MARINA DEL REY, CALIF. — Thinking about learning ultrasound? You are not alone, according to Dr. Kambiz Motamedi of the radiology department at the University of California, Los Angeles.
In Europe, rheumatologists have been using ultrasound (US) in their offices for years. The use of diagnostic US is catching on among U.S. rheumatologists, too. The American College of Rheumatology is offering its first US course this summer.
Studies, mostly done overseas, suggest its diagnostic value (Rheumatology 2009;48:1,092-7).
Uptake has been slower in the United States because MRI is more readily available and US has a steep learning curve, Dr. Motamedi said during a presentation and workshop on US.
But US is “becoming more and more popular,” among U.S. rheumatologists, he said.
A recent, small study suggests that even self-taught rheumatologists can become proficient ultrasonographers (Arthritis Care Res. 2010;62:155-60).
US is useful to look at superficial structures, including muscles, tendons, ligaments, nerves, and blood vessels, said Dr. Mihaela Taylor of the division of rheumatology at UCLA, who collaborated with Dr. Motamedi on the presentation and workshop.
It has higher soft-tissue resolution than does CT, Dr.
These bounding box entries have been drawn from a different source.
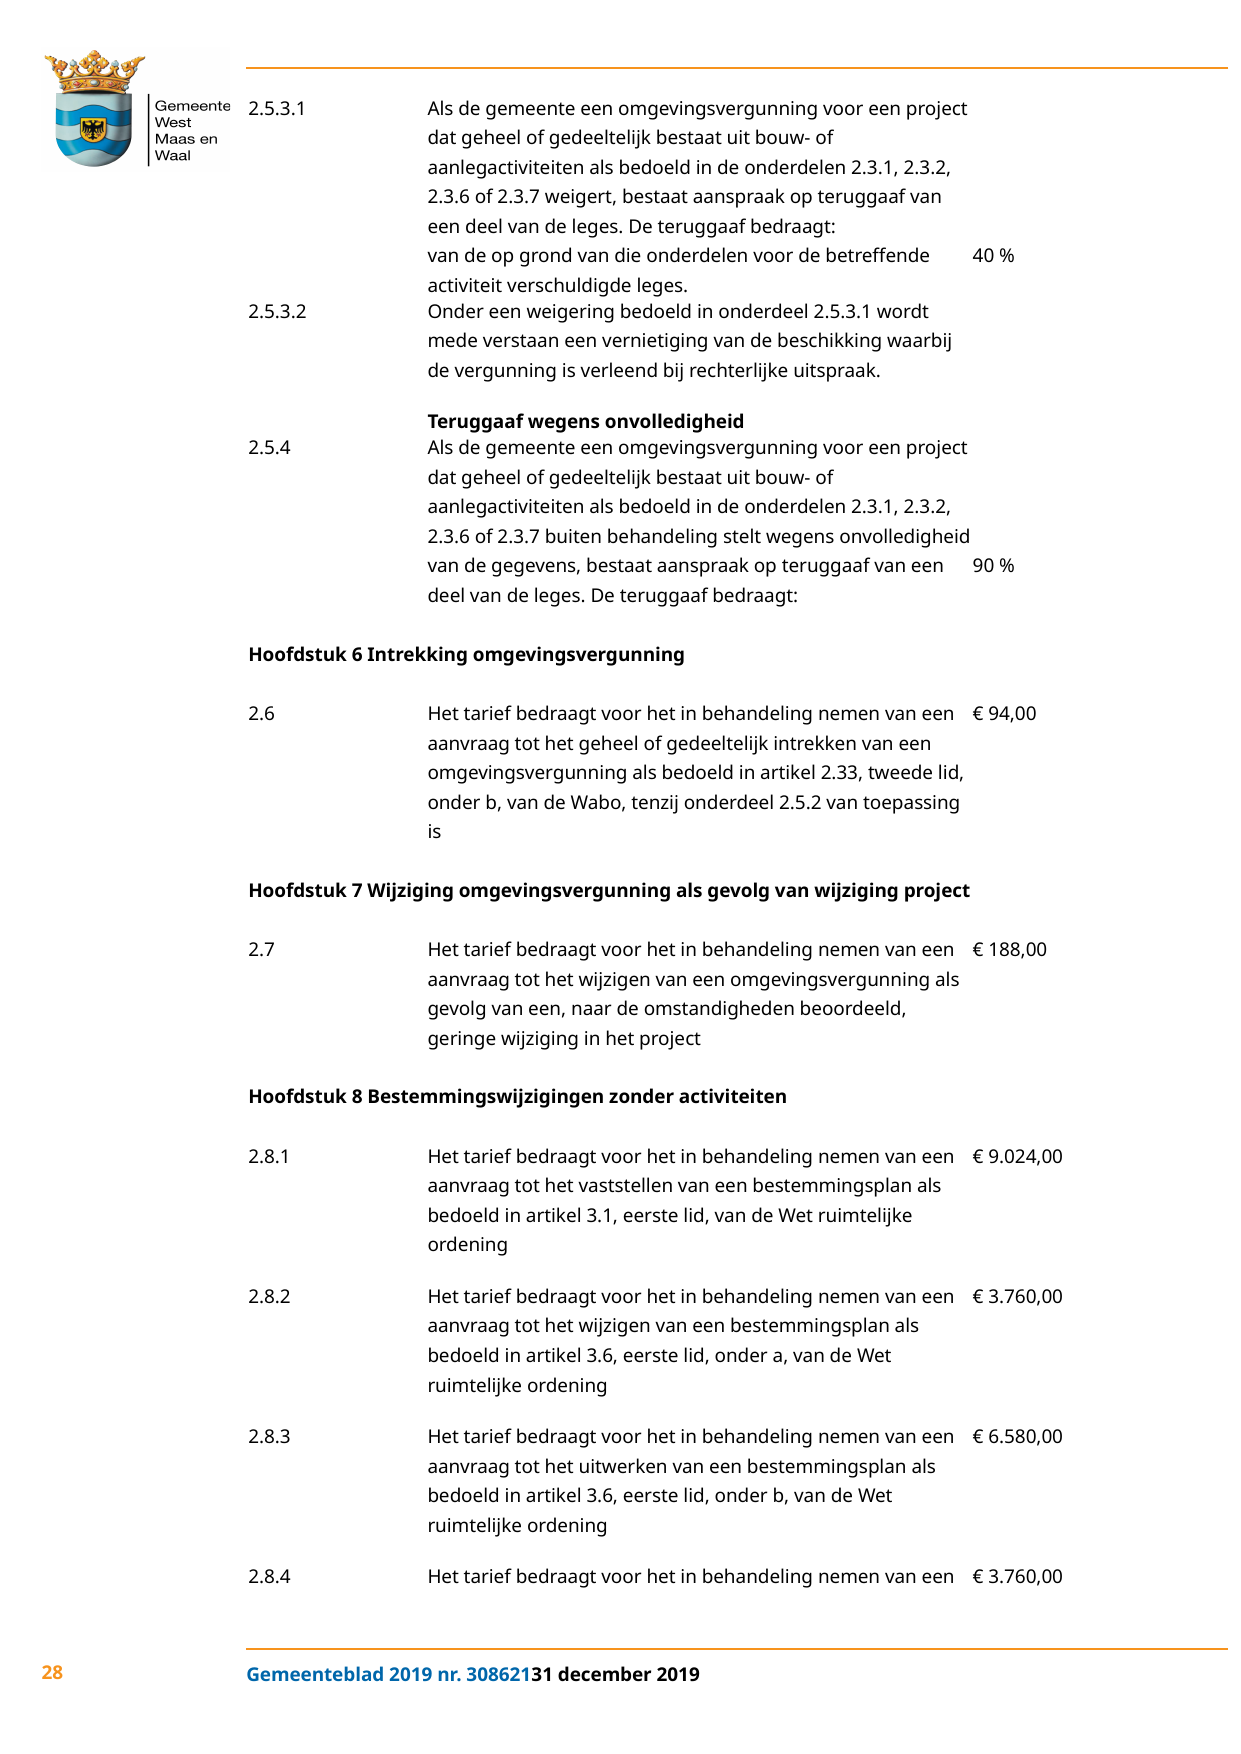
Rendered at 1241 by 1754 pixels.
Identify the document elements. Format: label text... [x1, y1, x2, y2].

table_header € 188,00 [973, 936, 1152, 1051]
table_header 2.6 [248, 700, 427, 844]
table_cell [427, 383, 972, 409]
table_cell [248, 1538, 427, 1563]
table_cell 2.8.3 [248, 1423, 427, 1538]
table_cell € 6.580,00 [973, 1423, 1152, 1538]
table_cell Het tarief bedraagt voor het in behandeling nemen van een aanvraag tot het wijzigen van een bestemmingsplan als bedoeld in artikel 3.6, eerste lid, onder a, van de Wet ruimtelijke ordening [427, 1283, 972, 1397]
table_cell 2.5.3.1 [248, 95, 427, 298]
table_cell [973, 1257, 1152, 1283]
table_cell Onder een weigering bedoeld in onderdeel 2.5.3.1 wordt mede verstaan een vernietiging van de beschikking waarbij de vergunning is verleend bij rechterlijke uitspraak. [427, 298, 972, 383]
table_header € 94,00 [973, 700, 1152, 844]
table_cell € 3.760,00 [973, 1564, 1152, 1589]
table_cell Het tarief bedraagt voor het in behandeling nemen van een aanvraag tot het uitwerken van een bestemmingsplan als bedoeld in artikel 3.6, eerste lid, onder b, van de Wet ruimtelijke ordening [427, 1423, 972, 1538]
table_header € 9.024,00 [973, 1143, 1152, 1257]
text Hoofdstuk 6 Intrekking omgevingsvergunning [248, 641, 1152, 667]
table_header 2.8.1 [248, 1143, 427, 1257]
table_cell [973, 383, 1152, 409]
table_header Het tarief bedraagt voor het in behandeling nemen van een aanvraag tot het vaststellen van een bestemmingsplan als bedoeld in artikel 3.1, eerste lid, van de Wet ruimtelijke ordening [427, 1143, 972, 1257]
table_cell 40 % [973, 95, 1152, 298]
text Hoofdstuk 7 Wijziging omgevingsvergunning als gevolg van wijziging project [248, 877, 1152, 903]
table_cell 90 % [973, 434, 1152, 608]
table_cell [248, 1398, 427, 1423]
table_cell [973, 298, 1152, 383]
table_cell [973, 1398, 1152, 1423]
table_cell Teruggaaf wegens onvolledigheid [427, 409, 972, 434]
table_cell Als de gemeente een omgevingsvergunning voor een project dat geheel of gedeeltelijk bestaat uit bouw- of aanlegactiviteiten als bedoeld in de onderdelen 2.3.1, 2.3.2, 2.3.6 of 2.3.7 weigert, bestaat aanspraak op teruggaaf van een deel van de leges. De teruggaaf bedraagt: van de op grond van die onderdelen voor de betreffende activiteit verschuldigde leges. [427, 95, 972, 298]
table_cell Als de gemeente een omgevingsvergunning voor een project dat geheel of gedeeltelijk bestaat uit bouw- of aanlegactiviteiten als bedoeld in de onderdelen 2.3.1, 2.3.2, 2.3.6 of 2.3.7 buiten behandeling stelt wegens onvolledigheid van de gegevens, bestaat aanspraak op teruggaaf van een deel van de leges. De teruggaaf bedraagt: [427, 434, 972, 608]
table_cell 2.8.2 [248, 1283, 427, 1397]
table_cell [427, 1257, 972, 1283]
table_cell 2.5.4 [248, 434, 427, 608]
table_cell [427, 1538, 972, 1563]
table_cell [248, 409, 427, 434]
table_cell 2.5.3.2 [248, 298, 427, 383]
table_header 2.7 [248, 936, 427, 1051]
table_cell [427, 1398, 972, 1423]
table_cell € 3.760,00 [973, 1283, 1152, 1397]
table_cell Het tarief bedraagt voor het in behandeling nemen van een [427, 1564, 972, 1589]
table_cell [248, 1257, 427, 1283]
table_header Het tarief bedraagt voor het in behandeling nemen van een aanvraag tot het wijzigen van een omgevingsvergunning als gevolg van een, naar de omstandigheden beoordeeld, geringe wijziging in het project [427, 936, 972, 1051]
text Hoofdstuk 8 Bestemmingswijzigingen zonder activiteiten [248, 1083, 1152, 1109]
table_cell [973, 1538, 1152, 1563]
picture [41, 47, 231, 172]
table_cell 2.8.4 [248, 1564, 427, 1589]
table_cell [973, 409, 1152, 434]
table_header Het tarief bedraagt voor het in behandeling nemen van een aanvraag tot het geheel of gedeeltelijk intrekken van een omgevingsvergunning als bedoeld in artikel 2.33, tweede lid, onder b, van de Wabo, tenzij onderdeel 2.5.2 van toepassing is [427, 700, 972, 844]
table_cell [248, 383, 427, 409]
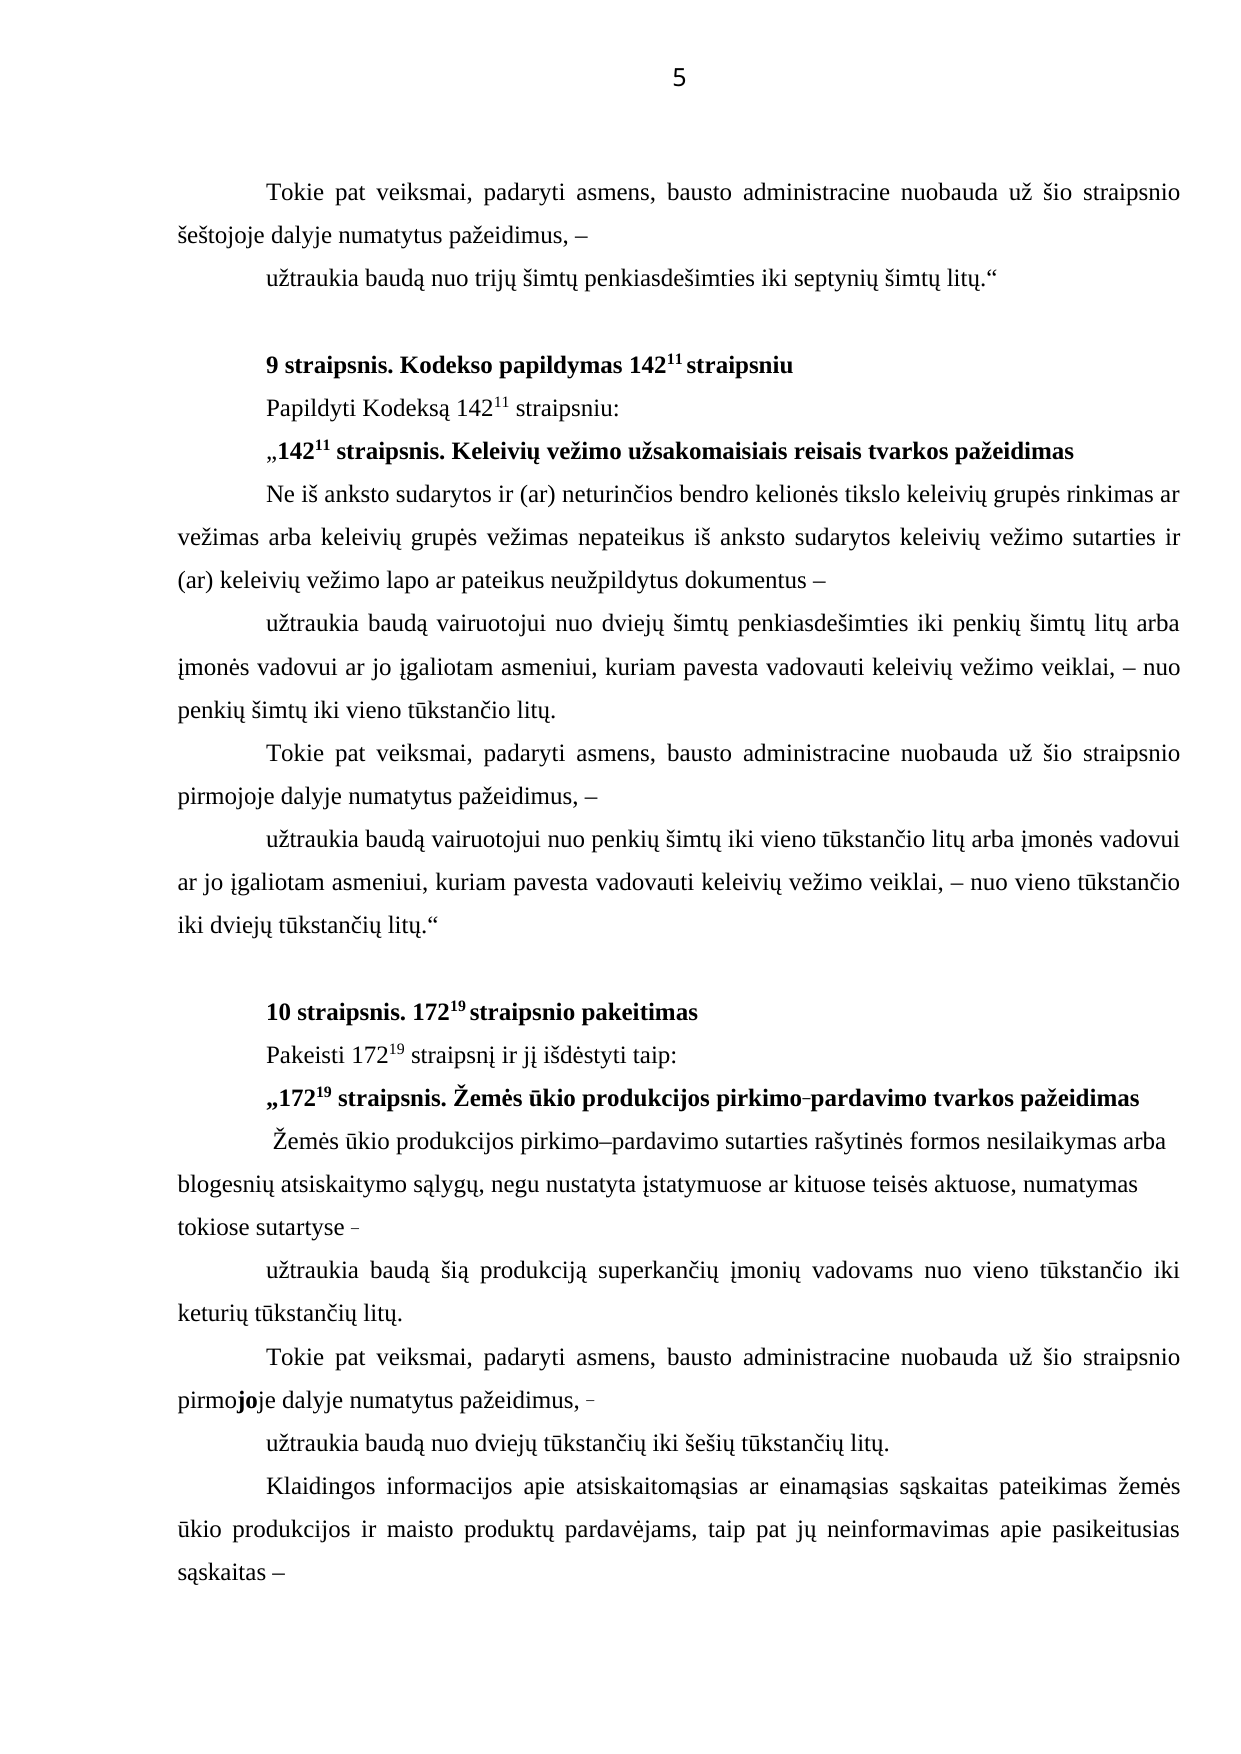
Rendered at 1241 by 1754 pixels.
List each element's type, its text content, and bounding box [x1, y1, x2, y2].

text „17219 straipsnis. Žemės ūkio produkcijos pirkimo_pardavimo tvarkos pažeidimas [177, 1083, 1181, 1112]
text Klaidingos informacijos apie atsiskaitomąsias ar einamąsias sąskaitas pateikimas žemės ūkio produkcijos ir maisto produktų pardavėjams, taip pat jų neinformavimas apie pasikeitusias sąskaitas – [177, 1471, 1181, 1586]
text Ne iš anksto sudarytos ir (ar) neturinčios bendro kelionės tikslo keleivių grupės rinkimas ar vežimas arba keleivių grupės vežimas nepateikus iš anksto sudarytos keleivių vežimo sutarties ir (ar) keleivių vežimo lapo ar pateikus neužpildytus dokumentus – [177, 479, 1181, 594]
text užtraukia baudą nuo trijų šimtų penkiasdešimties iki septynių šimtų litų.“ [177, 263, 1181, 292]
text 9 straipsnis. Kodekso papildymas 14211 straipsniu [177, 350, 1181, 378]
text užtraukia baudą vairuotojui nuo penkių šimtų iki vieno tūkstančio litų arba įmonės vadovui ar jo įgaliotam asmeniui, kuriam pavesta vadovauti keleivių vežimo veiklai, – nuo vieno tūkstančio iki dviejų tūkstančių litų.“ [177, 824, 1181, 939]
text užtraukia baudą nuo dviejų tūkstančių iki šešių tūkstančių litų. [177, 1428, 1181, 1457]
text Tokie pat veiksmai, padaryti asmens, bausto administracine nuobauda už šio straipsnio šeštojoje dalyje numatytus pažeidimus, – [177, 177, 1181, 249]
text Žemės ūkio produkcijos pirkimo–pardavimo sutarties rašytinės formos nesilaikymas arba blogesnių atsiskaitymo sąlygų, negu nustatyta įstatymuose ar kituose teisės aktuose, numatymas tokiose sutartyse _ [177, 1126, 1181, 1241]
text užtraukia baudą vairuotojui nuo dviejų šimtų penkiasdešimties iki penkių šimtų litų arba įmonės vadovui ar jo įgaliotam asmeniui, kuriam pavesta vadovauti keleivių vežimo veiklai, – nuo penkių šimtų iki vieno tūkstančio litų. [177, 608, 1181, 723]
text „14211 straipsnis. Keleivių vežimo užsakomaisiais reisais tvarkos pažeidimas [177, 436, 1181, 465]
text Pakeisti 17219 straipsnį ir jį išdėstyti taip: [177, 1040, 1181, 1068]
text Tokie pat veiksmai, padaryti asmens, bausto administracine nuobauda už šio straipsnio pirmojoje dalyje numatytus pažeidimus, – [177, 738, 1181, 810]
text Papildyti Kodeksą 14211 straipsniu: [177, 393, 1181, 422]
text užtraukia baudą šią produkciją superkančių įmonių vadovams nuo vieno tūkstančio iki keturių tūkstančių litų. [177, 1255, 1181, 1327]
text 10 straipsnis. 17219 straipsnio pakeitimas [177, 997, 1181, 1025]
text Tokie pat veiksmai, padaryti asmens, bausto administracine nuobauda už šio straipsnio pirmojoje dalyje numatytus pažeidimus, _ [177, 1342, 1181, 1413]
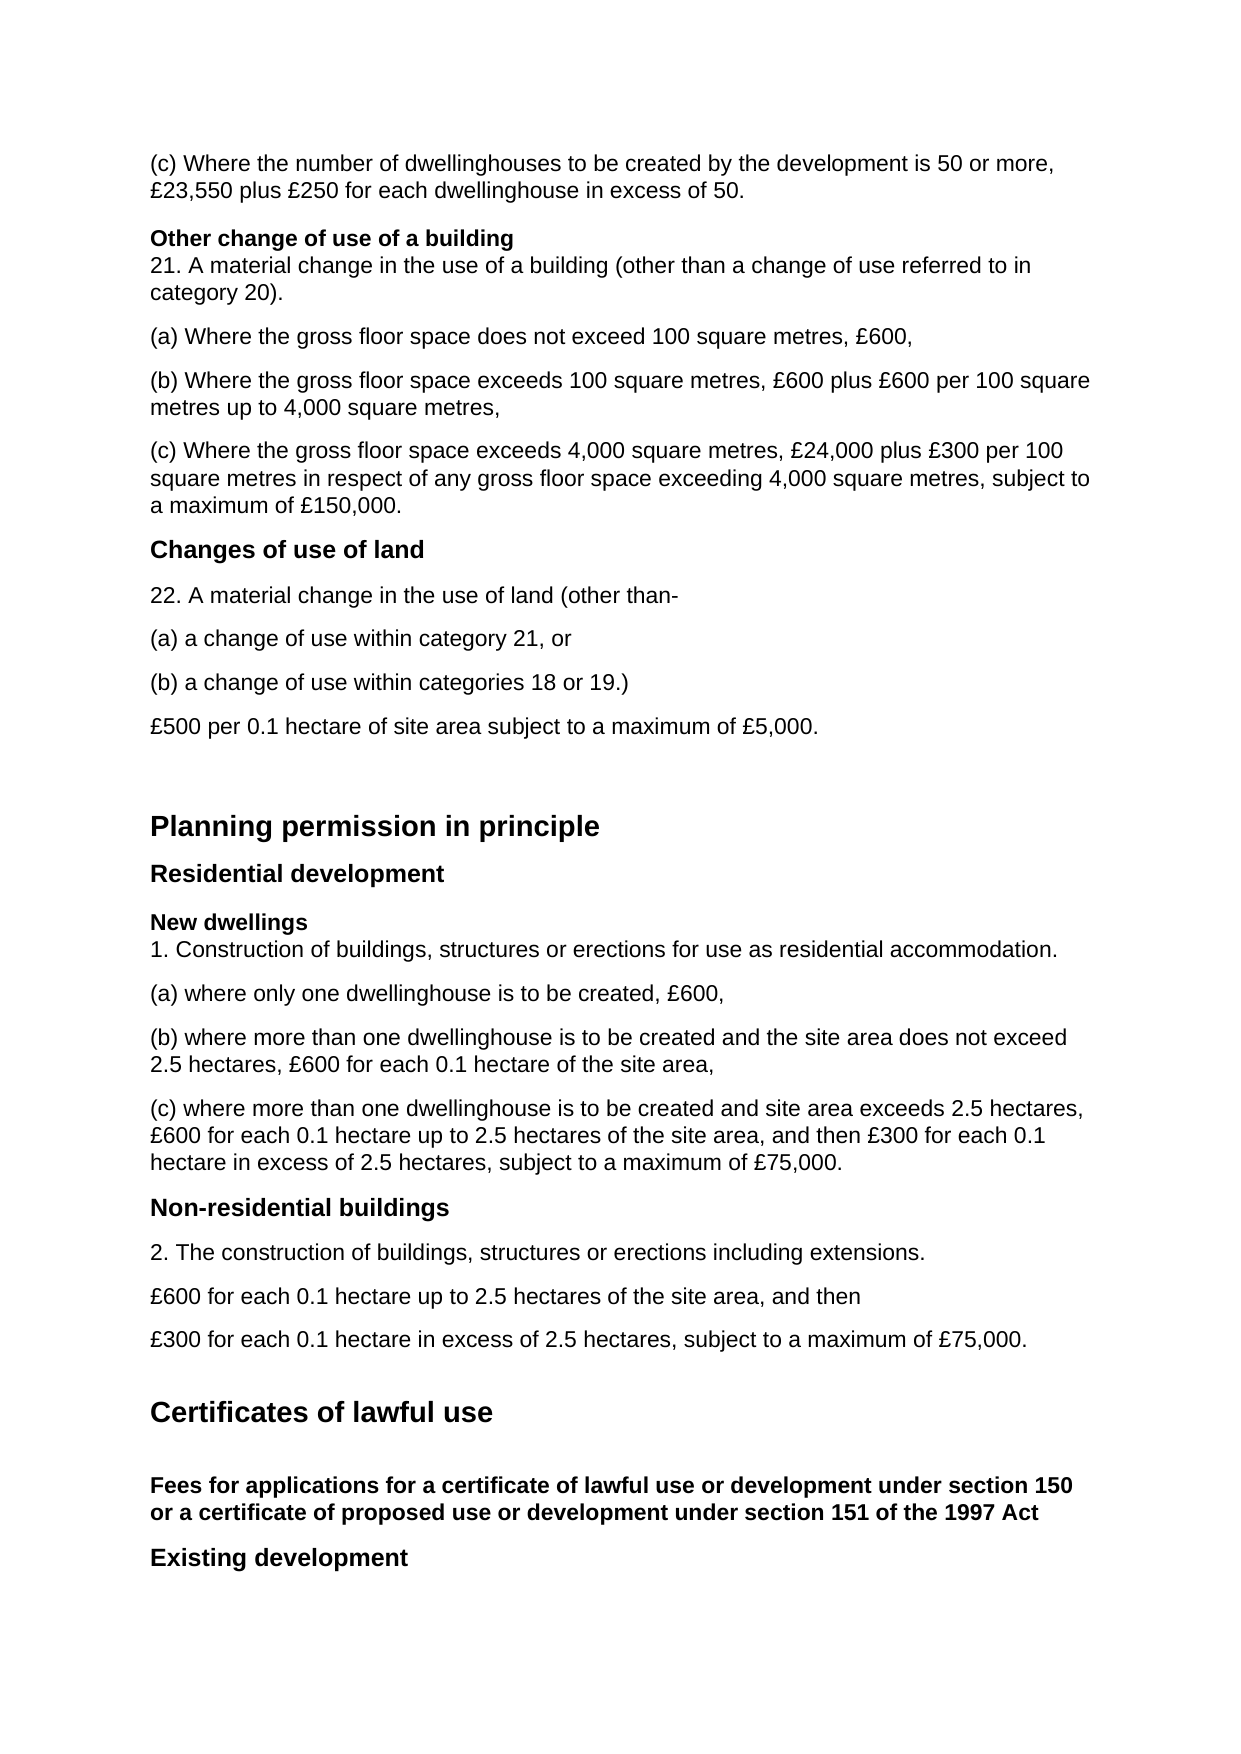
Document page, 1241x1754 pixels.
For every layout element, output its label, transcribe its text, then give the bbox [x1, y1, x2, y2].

text (b) a change of use within categories 18 or 19.) [150, 669, 1090, 696]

Motamedi noted, although CT remains the standard for visualizing bone.
US also can visualize superficial joint structures, and pick up bone erosions, Baker's cysts, fluid behind the patella, and even meniscal tears, if they are in the periphery of the meniscus, acacording to Dr. Motamedi.
Joints can also be seen in motion, meaning that US can help guide joint injections.
“Ultrasound can't replace all that MRI [or CT] does, but it helps diagnose a lot of pathology,” Dr. Motamedi said.
Painless, noninvasive, relatively inexpensive, and free of radiation, it's also readily accepted by patients, Dr. Taylor said.
Although magnetic resonance imaging remains the standard for visualizing deep anatomical structures, such as those of the knee, US is a valid alternative, especially for claustrophobic patients and those with pacemakers or other MRI contraindications. The general concept of US is easy to grasp: Sound waves emitted from a probe are bounced off body structures. Their reflections back to the probe indicate the structure's density. Bone reflects as white. Less-dense structures—those that contain more water—reflect as darker shades.
What's closest to the probe (usually skin) appears at the top of the screen. What's farther away appears lower down.
Anything below bone cortex is artifact. Ultrasound does not penetrate bone, Dr. Taylor said.
Higher sound-wave frequencies mean better resolution but less penetration; lower frequencies penetrate more deeply but give less resolution.
It's helpful to keep the probe in motion and tilt it from side to side to help differentiate structures, Dr. Taylor said.
Information about the American Colege of Rheumatology's US course is at www.rheumatology.org/education/clinicalsymposia/mus.asp
Disclosures: Dr. Motamedi and Dr. Taylor each reported having no relevant financial conflicts.